City turns up nose at auditor

Provincial government’s move to monitor municipal spending called an obstacle to local authority

No. The message from the tall foreheads in the civic sandbox downtown to the provincial powers up in Edmonton is clear.

No. You don’t have to look at how we spend our money. We already keep an eye on things. Trust us.

Now, don’t start laughing. These folks at the city are serious.

What bothers them is an idea on target to become law this fall.

The province wants to set up a financial watchdog to do random audits on the books of local governments and make recommendations if something doesn’t pass the smell test. This municipal auditor general would also give the provincial government the head’s up if the locals aren’t getting their act together.

In other words, there would be bark and bite.

The position would be funded by the Alberta government.

Here, in coffee shops and around the water coolers, this is a big story because certain dolts on this city council keep cooking up antics too over the top for a stage at the Just For Laughs festival.

Your scribbler has been pushing this brainwave for a very long time and, every time it comes to mind, I think of it as Druh’s Law, after Ald.
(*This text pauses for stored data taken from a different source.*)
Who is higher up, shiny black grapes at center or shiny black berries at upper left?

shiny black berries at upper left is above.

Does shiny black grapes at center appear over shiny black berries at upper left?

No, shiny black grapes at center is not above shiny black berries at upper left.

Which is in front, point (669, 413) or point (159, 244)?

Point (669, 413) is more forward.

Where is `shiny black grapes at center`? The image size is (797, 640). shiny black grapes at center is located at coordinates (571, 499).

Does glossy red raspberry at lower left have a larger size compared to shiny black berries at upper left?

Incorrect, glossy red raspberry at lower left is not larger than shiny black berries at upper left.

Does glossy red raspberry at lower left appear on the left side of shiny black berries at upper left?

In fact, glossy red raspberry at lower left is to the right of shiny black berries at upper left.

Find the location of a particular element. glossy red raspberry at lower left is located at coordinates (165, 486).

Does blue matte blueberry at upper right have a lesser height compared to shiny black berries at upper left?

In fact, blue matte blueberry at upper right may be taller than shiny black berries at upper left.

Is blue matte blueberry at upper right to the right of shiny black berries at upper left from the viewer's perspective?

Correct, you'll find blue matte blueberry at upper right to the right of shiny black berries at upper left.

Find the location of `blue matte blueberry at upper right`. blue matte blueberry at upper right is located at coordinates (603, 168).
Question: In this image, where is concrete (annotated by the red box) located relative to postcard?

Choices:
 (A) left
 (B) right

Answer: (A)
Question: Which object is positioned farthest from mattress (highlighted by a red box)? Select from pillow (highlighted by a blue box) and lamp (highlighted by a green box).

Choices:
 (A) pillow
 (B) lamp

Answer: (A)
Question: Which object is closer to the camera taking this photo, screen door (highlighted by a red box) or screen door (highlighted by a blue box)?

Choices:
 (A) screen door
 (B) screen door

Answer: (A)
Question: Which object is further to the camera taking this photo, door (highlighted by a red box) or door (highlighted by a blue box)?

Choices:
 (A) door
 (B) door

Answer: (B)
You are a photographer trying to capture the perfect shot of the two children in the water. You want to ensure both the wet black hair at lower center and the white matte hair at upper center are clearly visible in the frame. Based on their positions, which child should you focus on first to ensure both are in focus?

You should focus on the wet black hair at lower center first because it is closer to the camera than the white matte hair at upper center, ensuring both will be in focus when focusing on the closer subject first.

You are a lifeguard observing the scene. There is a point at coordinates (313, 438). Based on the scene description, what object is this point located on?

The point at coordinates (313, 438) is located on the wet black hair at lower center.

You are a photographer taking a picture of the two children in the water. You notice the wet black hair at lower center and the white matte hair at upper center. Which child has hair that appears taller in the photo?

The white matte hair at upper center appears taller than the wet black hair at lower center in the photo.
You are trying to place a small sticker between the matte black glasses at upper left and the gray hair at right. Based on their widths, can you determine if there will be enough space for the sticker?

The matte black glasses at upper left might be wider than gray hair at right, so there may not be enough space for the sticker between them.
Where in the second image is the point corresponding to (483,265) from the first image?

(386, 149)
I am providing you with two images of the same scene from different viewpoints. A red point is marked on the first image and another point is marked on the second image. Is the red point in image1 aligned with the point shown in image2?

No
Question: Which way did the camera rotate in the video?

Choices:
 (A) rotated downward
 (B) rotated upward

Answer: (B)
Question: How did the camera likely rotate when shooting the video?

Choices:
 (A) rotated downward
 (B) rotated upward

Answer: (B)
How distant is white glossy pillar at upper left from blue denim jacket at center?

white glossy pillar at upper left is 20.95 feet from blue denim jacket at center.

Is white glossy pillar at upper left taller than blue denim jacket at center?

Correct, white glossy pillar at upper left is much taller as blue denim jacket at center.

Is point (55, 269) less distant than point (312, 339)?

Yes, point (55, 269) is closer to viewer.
Druh Farrell.

Every time she and her circle on council dream up some other walk through la-la land it provides more ammo to make this position a reality.

City bigwigs are not amused. You don’t say.

The city’s stance on the new watchdog has been sent to a committee of provincial politicians giving the proposal the final once-over Sept. 10. The city doesn’t want it.

"We support mechanisms for greater accountability, transparency and confidence in the public trust," figure the city higher-ups.

A provincially appointed watchdog over local government spending is "not the appropriate mechanism" and "duplicates the functions already in place at the city of Calgary through the city auditor."

A municipal auditor general, says the city, "adds little value."

Tell me if anything here isn’t exactly what you thought they would say.

Let us continue. The province’s action would not be an "effective stewardship of taxpayer resources."

Ah, effective stewardship of taxpayer resources. Now, that’s something the city administration are experts at providing. Not.

Now we come to the spot where the rubber hits the road.

The city says the province’s move "limits local authority by reducing council’s ability to effectively govern the municipality" and those under the legislature Dome in Edmonton "must recognize council unambiguously is the elected body responsible for governing the municipality."

Yes, it’s all about who has the power, baby.

Calgary’s local government is not alone. Other local politicians across Alberta have their noses out of joint. Stow that away in your Not A Surprise file.

As for Bronco, he says whatever the province does is "fine with me" providing he doesn’t have to pay for it.

He does think the new position doesn’t do anything.

Art Johnston is a Calgary Tory MLA and the sponsor of the law to establish the municipal auditor general.

Art says he’s encouraged by the responses, though obviously not Calgary’s predictable opposition.

"There are a lot of people saying, ‘Way to go, it’s long overdue,’ " says Art, who doesn’t agree this is a power grab.

"That’s never been a part of this change. With taxpayer dollars you have to be accountable. You can confuse the issue if you want but it’s real simple. I think it’s going to go forward."

Hint: Premier Ed wants it.

By the way, can the new auditor investigate how we went from no footbridge to Calatrava red? Please, pretty please.

Tracy McTaggart is the city auditor. Tracy says the city’s number crunching is "more comprehensive" than what the province is setting out to do. Tracy presents her findings to a committee of aldermen who meet in public and she will present to the whole city council in the spring.

No one doubts the city auditor’s competence but this horse is out of the barn.

Citizens have seen how, in Ottawa, something a financial watchdog dug up brought down a government. We’re talking Sheila Fraser and the sponsorship scandal.

At the provincial level, Fred (Get It) Dunn has gathered up more dirt than a Swiffer on steroids.

Tracy does make one very important point. Listen carefully now and mark your calendar. Oct. 18, 2010.

"An auditor can’t be the solution to every problem," she says.

"If council is not doing what the people want them to do, then they should vote in people they think will do what needs to be done."